The python_init field is described in MeasurementSetHeaders.
The record_input field may be specified to capture a copy of the input visibility stream to the named file, as a flat (BOIO) file. Large MSs take a long time to read and tile properly; reading a BOIO file can be up to 4-5x faster. The captured file may be read in later by using a BOIO input sink. Which brings us to...
BOIO Input Sinks
A BOIO input sink record looks like this:
input := [ sink_type = 'boio', # sink type
boio_file_name = 'test.ms.boio' # input file
];
The input file must be a flat BOIO file containing a visibility stream. Such files are produced either by capturing the input of another sink via record_input, or by writing the output to a BOIO sink (see below).
Configuring Output Sinks
Likewise, there are three types of output sinks, ms_out for writing to a measurement set, boio for writing flat files, and octopussy for publish/subscribe streams. The sink type is selected via the sink_type field of the output record.
MS Output Sinks
At this time, MS output sinks cannot create new MSs of their own. Instead, they dump their data to the same MS that the input stream came from (this information is contained in the VisHeader). If a BOIO sink is providing the input stream, the MS that was used to capture the original stream is used. If the MS does not exist (or does not match the layout of the output stream), an error is reported.

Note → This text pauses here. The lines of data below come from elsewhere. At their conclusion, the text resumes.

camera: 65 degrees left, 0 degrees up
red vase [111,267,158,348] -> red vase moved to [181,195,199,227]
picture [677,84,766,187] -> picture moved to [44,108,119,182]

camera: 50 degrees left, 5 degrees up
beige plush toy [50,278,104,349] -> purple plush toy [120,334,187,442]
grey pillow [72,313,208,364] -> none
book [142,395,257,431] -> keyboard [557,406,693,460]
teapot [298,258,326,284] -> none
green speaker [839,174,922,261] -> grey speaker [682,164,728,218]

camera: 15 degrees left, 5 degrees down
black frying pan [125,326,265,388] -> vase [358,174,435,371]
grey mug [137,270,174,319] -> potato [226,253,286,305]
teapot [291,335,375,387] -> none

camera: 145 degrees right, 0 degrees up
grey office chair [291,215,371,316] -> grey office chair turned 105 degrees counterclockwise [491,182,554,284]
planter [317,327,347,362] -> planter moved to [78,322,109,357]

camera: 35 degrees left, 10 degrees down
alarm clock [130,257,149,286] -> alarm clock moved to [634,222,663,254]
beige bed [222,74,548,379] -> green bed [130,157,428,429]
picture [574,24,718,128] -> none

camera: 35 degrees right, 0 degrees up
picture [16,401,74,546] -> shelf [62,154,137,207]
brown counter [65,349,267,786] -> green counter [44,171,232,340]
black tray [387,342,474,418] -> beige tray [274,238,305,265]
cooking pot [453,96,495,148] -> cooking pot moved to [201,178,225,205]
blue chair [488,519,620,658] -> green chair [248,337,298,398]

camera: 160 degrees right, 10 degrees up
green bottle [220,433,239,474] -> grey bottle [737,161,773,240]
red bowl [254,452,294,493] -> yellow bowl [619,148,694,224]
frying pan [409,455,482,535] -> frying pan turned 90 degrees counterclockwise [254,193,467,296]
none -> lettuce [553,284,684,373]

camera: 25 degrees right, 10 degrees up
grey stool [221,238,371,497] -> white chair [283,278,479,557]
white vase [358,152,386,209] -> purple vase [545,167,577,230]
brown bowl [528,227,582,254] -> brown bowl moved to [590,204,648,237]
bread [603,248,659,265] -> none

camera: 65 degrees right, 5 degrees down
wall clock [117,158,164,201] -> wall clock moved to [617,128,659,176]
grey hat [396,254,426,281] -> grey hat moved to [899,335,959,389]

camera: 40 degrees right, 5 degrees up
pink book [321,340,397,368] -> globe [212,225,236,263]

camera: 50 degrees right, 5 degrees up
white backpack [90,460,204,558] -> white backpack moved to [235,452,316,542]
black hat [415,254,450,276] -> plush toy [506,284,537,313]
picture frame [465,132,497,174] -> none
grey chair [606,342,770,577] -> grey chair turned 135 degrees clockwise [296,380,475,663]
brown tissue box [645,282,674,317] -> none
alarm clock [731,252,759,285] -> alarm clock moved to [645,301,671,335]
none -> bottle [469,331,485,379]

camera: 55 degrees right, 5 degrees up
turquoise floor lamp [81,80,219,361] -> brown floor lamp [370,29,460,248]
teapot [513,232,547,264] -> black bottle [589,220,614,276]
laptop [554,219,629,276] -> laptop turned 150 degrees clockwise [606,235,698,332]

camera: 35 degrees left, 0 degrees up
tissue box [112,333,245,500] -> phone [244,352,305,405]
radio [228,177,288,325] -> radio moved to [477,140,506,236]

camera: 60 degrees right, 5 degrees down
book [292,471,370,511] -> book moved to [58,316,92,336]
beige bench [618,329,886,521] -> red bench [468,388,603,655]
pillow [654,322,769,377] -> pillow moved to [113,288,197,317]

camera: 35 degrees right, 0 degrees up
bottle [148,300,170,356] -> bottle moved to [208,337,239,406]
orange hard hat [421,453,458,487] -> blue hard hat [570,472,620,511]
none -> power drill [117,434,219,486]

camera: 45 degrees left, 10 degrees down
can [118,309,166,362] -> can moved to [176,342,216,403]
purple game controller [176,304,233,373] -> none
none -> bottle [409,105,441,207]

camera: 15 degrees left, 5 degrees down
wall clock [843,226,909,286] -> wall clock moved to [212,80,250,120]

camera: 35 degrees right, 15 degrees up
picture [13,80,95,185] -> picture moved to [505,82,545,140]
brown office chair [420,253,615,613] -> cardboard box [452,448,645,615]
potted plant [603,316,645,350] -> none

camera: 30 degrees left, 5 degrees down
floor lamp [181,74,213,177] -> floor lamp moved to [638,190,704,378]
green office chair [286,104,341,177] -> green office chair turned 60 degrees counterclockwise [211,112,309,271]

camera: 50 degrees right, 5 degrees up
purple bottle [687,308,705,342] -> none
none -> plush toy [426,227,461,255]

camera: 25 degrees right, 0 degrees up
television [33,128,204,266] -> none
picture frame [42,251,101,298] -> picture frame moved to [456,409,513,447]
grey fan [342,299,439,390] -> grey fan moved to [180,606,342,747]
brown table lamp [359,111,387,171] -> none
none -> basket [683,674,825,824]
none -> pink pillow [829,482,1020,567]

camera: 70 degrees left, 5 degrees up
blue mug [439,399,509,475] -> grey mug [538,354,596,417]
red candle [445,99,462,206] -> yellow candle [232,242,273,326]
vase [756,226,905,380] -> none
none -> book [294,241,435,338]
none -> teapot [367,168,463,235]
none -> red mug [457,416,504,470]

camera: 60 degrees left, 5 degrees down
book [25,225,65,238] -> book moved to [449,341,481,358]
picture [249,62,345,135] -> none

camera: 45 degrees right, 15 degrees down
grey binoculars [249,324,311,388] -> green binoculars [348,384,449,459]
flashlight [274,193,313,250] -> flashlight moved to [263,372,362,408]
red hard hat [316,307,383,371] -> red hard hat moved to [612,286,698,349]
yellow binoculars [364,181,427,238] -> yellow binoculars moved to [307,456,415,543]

An MS sink output record looks like this:
output := [ sink_type = 'ms_out', # sink type
# data_column = 'DATA', # optional tile column mappings
# predict_column = 'MODEL_DATA',
# residuals_column = 'CORRECTED_DATA'
flag_mask = 0 # output flag mask, 0 for none
];
The _column fields specify where to put the tiles' output columns. Typically, MeqSinks will be configured to dump data into the PREDICT or RESIDUALS column of a tile, these columns are then mapped to MS columns according to the _column fields. If a _column field is missing, then that tile column is ignored. Note that if the named MS column does not exist, the sink will create it; however, many AIPS++ tools (imager, etc.) only support the three standard columns named here, so this is of limited use.
The flag_mask field controls the writing of data flags. Tile flags are 32-bit masks, while AIPS++ flags are boolean. Tile flags are bitwise-ANDed with the mask to yield a boolean. If the mask is 0, then tile flags are not written out.
An MS output sink with no _columns specified and a flag_mask of 0 is the sink equivalent of /dev/nulll.
BOIO Output Sinks
BOIO output is an order of a magnitude faster than writing to an MS, so it may be good to use it when you're just experimenting. A separate command-line tool exists (NB: almost...) to write a BOIO file into an MS.
A BOIO output sink record looks like this:
input := [ sink_type = 'boio', # sink type
boio_file_name = 'test.ms.boio' # output file
boio_file_mode = 'W' # W to write new file, A to append
];
The sink simply dumps the stream to a flat BOIO file. Append mode may be used to concatenate multiple streams, which BOIO input sinks can automatically read in one by one.
An Example
Here's a Glish example of making event sinks, MeqSpigots and MeqSinks work together:
# initialize meqserver
mqs.init([output_col="PREDICT"],
output=[predict_column='MODEL_DATA',flag_mask=0]);
# no stream is read yet since no input record is specified
# ...
# create spigot
spigrec1 := meqnode('MeqSpigot','spigot1');
spigrec1.input_col := 'DATA';
spigrec1.station_1_index := 1;
spigrec1.station_2_index := 2;
mqs.meq('Create.Node',spigrec1);
#
# ...
# create sink
sinkrec := meqnode('MeqSink','sink1',children="compare");
sinkrec.output_col := 'PREDICT';
sinkrec.station_1_index := 1;
sinkrec.station_2_index := 2;
mqs.meq('Create.Node',sinkrec);
# ...
inputrec := [ sink_type='ms_out',
ms_name = 'test.ms',
data_column_name = 'DATA',
tile_size=5,
selection = [=] ];
# this starts the input stream
mqs.init(input=inputrec);
This exaple maps the MS "DATA" column via the tile DATA column to the input of a MeqSpigot, and maps the output of a MeqSink via the tile PREDICT column to MS column "MODEL_DATA".